◆ Work item A:
In the text on franchise disadvantages, condense the paragraph that begins "This training may come at a cost" into a shorter version that keeps its main facts.
◆ Work item B:
Turn everything in the listing from the line containing "Question: In this" down to the line containing "Answer: (A)" into a numbered list, skipping blank lines.

The fall out when the issue was publicised was huge and affected franchisees not only in the area where the problem reared its head.
An interesting aside here is the issue of the defamation laws in Thailand. Had the same issue occurred in that country the brand name involved would be protected by those draconian laws. There have been several cases in the recent past where companies at fault have sued the people raising the issue for attention. That is not a good law for the benefit of society but one made for the powerful by the powerful for their own selfish interests.
Disadvantage 5 – Expensive Systems Training Required
The systems and machinery used by the franchisor and imposed on the franchisee require some skill and understanding to run.
Although a franchisee may not be experienced in the market entered, you would still need to be trained to develop the skillset to operate profitably.
This training may come at a cost or be included as part of the initial purchase price. If it comes at a price then the price may well be quite expensive for the training provided but is in any case necessary for the successful operation of the business.
In fact, this is a pro to con because the benefit of the training will be clear and necessary but the cost of that training may be a price gouge by the franchisor. Every cloud has a silver lining huh?
Disadvantage 6 – Restrictions on Who you can Sell to if you Decide the Franchise is not or you
If and when you come to sell, there is a further issue in that the franchisor has to approve any buyer you may find. You are controlled even at this point which gives a margin for shenanigans to be played by the franchisor.
I did at one stage consider buying a 7-11 franchise. My research into that went into some detail. The franchise is only sold for a set period of time and on expiration has to be purchased again. The issue with this is that the length of granting of the franchise is barely enough to be able to start making a profit after recouping your investment before you are faced with buying in all over again. Then there is the particularly distasteful fact that 7-11 run its own stores, in Thailand at least, as well as the thousands of stores it sells to franchisees up and down the country.

◆ The input:
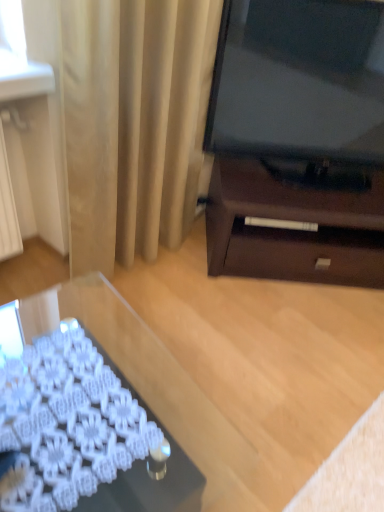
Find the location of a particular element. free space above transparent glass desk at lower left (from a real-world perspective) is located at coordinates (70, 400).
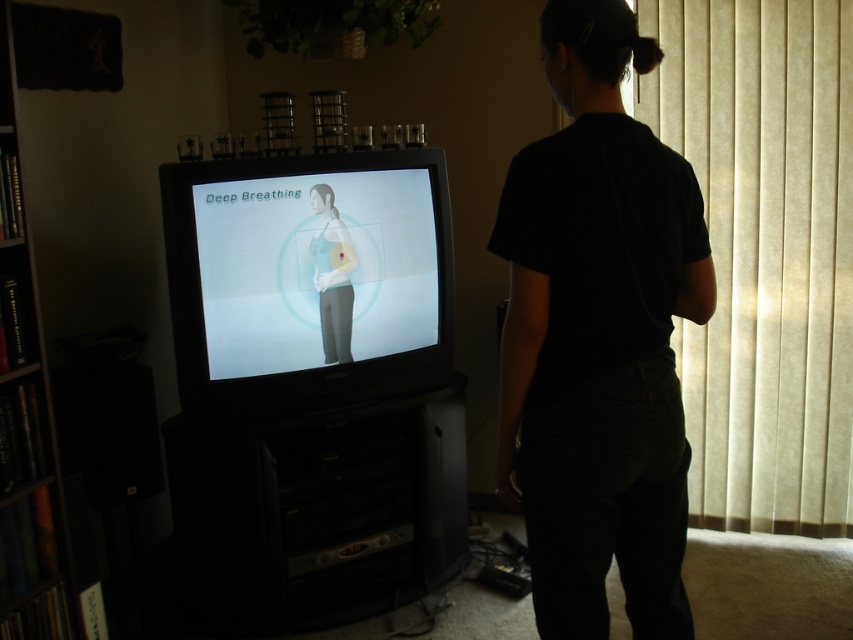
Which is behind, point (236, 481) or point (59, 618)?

* * *

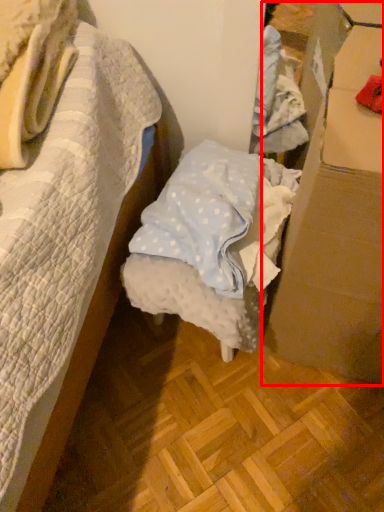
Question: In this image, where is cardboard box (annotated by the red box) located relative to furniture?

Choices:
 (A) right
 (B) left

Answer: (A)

◆ Exercise answer A:
Training may cost extra or be included in the initial purchase price. If it is charged separately, it may be quite expensive for what is provided, but it is still necessary for running the business successfully.

◆ Exercise answer B:
1. Question: In this image, where is cardboard box (annotated by the red box) located relative to furniture?
2. Choices:
3.  (A) right
4.  (B) left
5. Answer: (A)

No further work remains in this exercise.